### Assigned task
How many lines in the listing below contain the string "data"? Say only the number.

### Records provided
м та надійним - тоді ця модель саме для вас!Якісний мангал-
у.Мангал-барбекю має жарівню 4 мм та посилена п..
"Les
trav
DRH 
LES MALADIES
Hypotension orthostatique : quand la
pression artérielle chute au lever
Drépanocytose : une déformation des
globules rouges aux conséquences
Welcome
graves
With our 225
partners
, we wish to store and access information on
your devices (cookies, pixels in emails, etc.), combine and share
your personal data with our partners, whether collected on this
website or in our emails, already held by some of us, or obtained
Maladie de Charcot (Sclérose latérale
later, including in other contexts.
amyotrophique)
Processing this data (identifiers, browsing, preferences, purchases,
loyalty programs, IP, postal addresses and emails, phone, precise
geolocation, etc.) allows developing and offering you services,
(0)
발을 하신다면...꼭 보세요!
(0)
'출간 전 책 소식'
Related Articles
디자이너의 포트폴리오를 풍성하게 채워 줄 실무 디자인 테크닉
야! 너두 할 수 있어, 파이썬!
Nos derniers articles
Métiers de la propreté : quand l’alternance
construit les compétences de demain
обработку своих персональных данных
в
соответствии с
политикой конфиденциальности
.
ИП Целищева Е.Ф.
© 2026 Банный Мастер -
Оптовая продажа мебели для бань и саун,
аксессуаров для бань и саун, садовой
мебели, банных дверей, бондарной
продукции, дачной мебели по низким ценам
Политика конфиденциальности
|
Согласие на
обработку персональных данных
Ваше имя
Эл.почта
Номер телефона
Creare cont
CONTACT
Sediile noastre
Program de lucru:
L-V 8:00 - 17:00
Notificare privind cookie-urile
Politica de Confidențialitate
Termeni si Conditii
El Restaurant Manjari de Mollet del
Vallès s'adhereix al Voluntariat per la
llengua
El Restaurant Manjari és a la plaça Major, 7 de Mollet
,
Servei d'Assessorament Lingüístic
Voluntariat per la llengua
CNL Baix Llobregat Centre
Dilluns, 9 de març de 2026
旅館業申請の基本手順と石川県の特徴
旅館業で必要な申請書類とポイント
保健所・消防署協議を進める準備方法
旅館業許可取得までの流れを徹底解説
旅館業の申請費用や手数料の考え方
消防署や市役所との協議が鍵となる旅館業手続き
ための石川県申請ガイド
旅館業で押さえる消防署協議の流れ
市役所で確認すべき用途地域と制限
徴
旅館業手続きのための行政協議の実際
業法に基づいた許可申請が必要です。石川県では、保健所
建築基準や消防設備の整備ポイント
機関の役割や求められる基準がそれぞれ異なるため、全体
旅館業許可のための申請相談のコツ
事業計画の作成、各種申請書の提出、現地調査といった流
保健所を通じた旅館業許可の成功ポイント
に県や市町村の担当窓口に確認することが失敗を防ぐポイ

### Answer to this exercise
2